Dalam penilaian teknologi sebenarnya kalau didalam industri akan disaring melalui standar-standar industri seperti dari Society Motion Picture Television engineering (SMPTE), Digital Cinema Initiative (DCI), ITU, ISO, IEEE dan lain-lain standar terkait teknologi Audio Visual yang diterapan pada ruang putarnya (siaran) KLIK.

Ruang putar atau siaran inilah yang akan menyaring kualitas teknisnya sehingga jika ruang putar atau penyiar sudah mengikuti standar industrinya maka penilaian teknologi sinematografi sudah selesai, baik di tingkat biokop/cinema industry, televisi/Broadcast Industry yang didalamnya juga penggunaan sistem siaran dengan internet seperti OTT maupun VOD.

Sehingga sebuah festival seperti FFI jika sudah disyaratkan pernah diputar di Biokop (cinema industry) berarti urusan kualitas teknologi sudah selesai, tinggal menilai teknik aplikasinya yang akan terkait dengan penilaian estetikanya. Artinya produksinya juga sudah mengacu pada alur kerja standar Industrinya, baik pada pengambilan gambar hingga pengolahan imaji di pascaproduksi, termasuk pembuatan MASTER copynya apakah untuk Cinema, Televisi atau Streaming internet KLIK.

Pertanyaannya apakah Industri Film dan Konten di Indonesia sudah Standar?

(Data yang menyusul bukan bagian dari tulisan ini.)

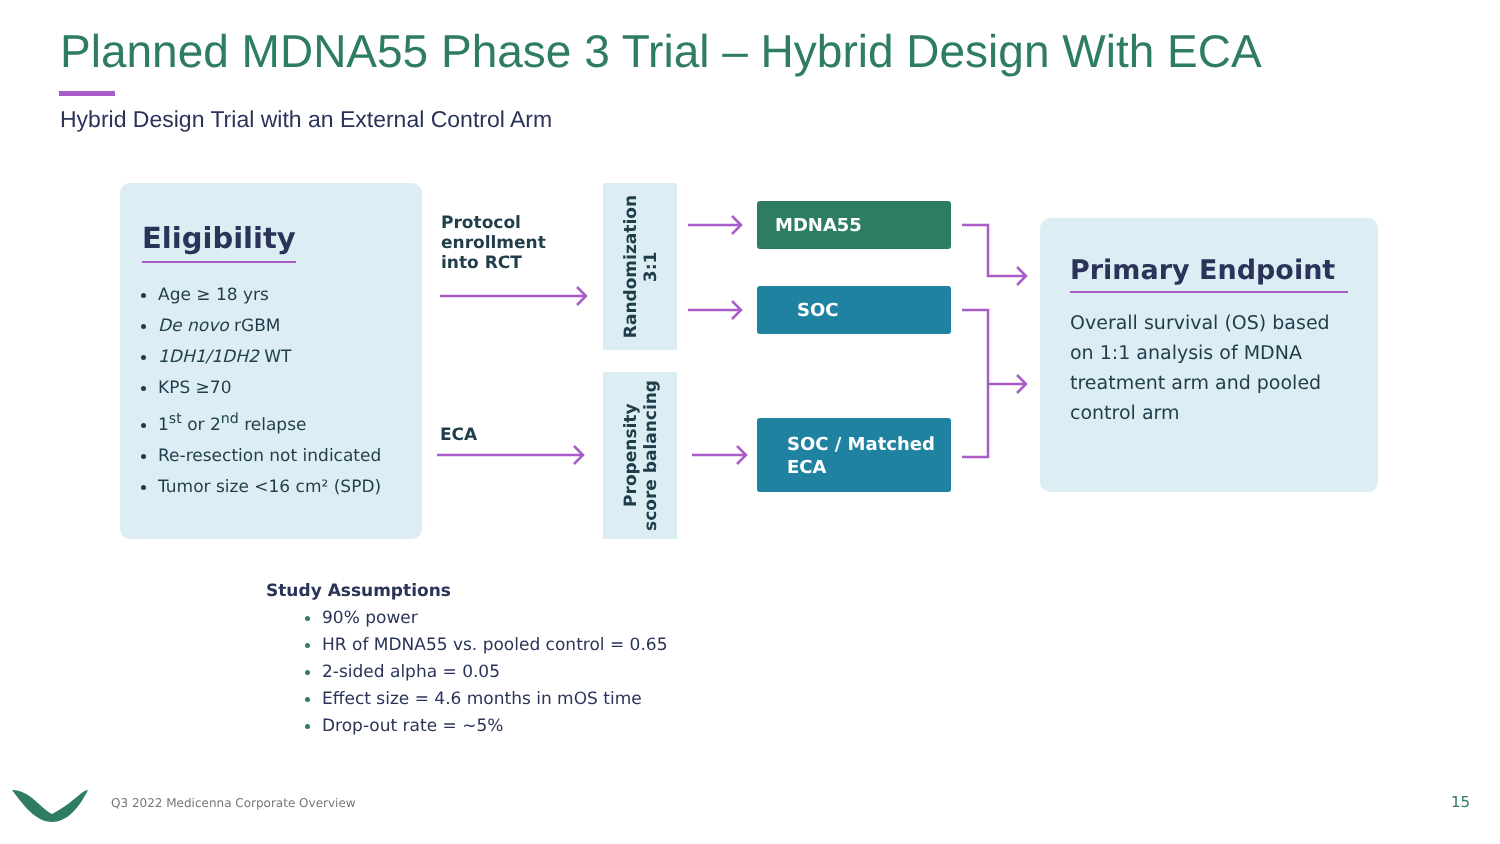Planned MDNA55 Phase 3 Trial – Hybrid Design With ECA
Hybrid Design Trial with an External Control Arm
Eligibility
Age ≥ 18 yrs
De novo rGBM
1DH1/1DH2 WT
KPS ≥70
1<sup>st</sup> or 2<sup>nd</sup> relapse
Re-resection not indicated
Tumor size <16 cm² (SPD)
Protocol
enrollment
into RCT
ECA
Randomization
3:1
Propensity
score balancing
MDNA55
SOC
SOC / Matched
ECA
Primary Endpoint
Overall survival (OS) based on 1:1 analysis of MDNA treatment arm and pooled control arm
Study Assumptions
90% power
HR of MDNA55 vs. pooled control = 0.65
2-sided alpha = 0.05
Effect size = 4.6 months in mOS time
Drop-out rate = ~5%
Q3 2022 Medicenna Corporate Overview
15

Karena bagi seorang Juri Festival benar-benar fokus kepada penilain nilai-nilai kreatif estetikanya, tidak lagi hanya karena visualya kurang detail informasi dalam kualitas teknologi yang tidak tersampaikan sehingga mempengaruhi penilaian keseluruhan KLIK.

Sementara seorang sinematografer sendiri harus sadar akan:

1. Penciptaan visual yang bercerita (Creative storytelling look) sehingga jika orang mau menilai harus menonton dari menit pertama hingga akhir film, apakah alur cerita VISUALnya konsisten yang menyatu dengan semua aspek film (pengadeganan, karakter tokoh, fotografi, artistik elemen visual maupun audio)… dimana tidak sekedar gambar bagus atau indah saja tapi sudah bercerita secara visual, sinematografer mengerti struktur dramatik maupun pemikiran editorial film secara efektif.

2. Penonton masuk kedalam cerita tanpa merasakan sama sekali teknik pembuatan film (mood believe), penonton merasa terlibat secara emosional terhadap visualnya yang sudah bercerita (lebih bagus lagi jika suara dimatikan penonton dapat merasakannya).

3. Kreatifitas sinematografer dalam menggunakan konsep-konsep visual dimana mengerti dalam penggunaan visual metafora (Creative dramatic look) dalam meningkatkan rasa/mood dramatik cerita.

Tentu saja ini minimal dari beberapa penilain dimana terkadang ada yang menilai mengunakan dasar-dasar filsafat, psikologis, dll sebagai pengkaya penilaian dari sebuah karya Sinematografi yang berkualitas.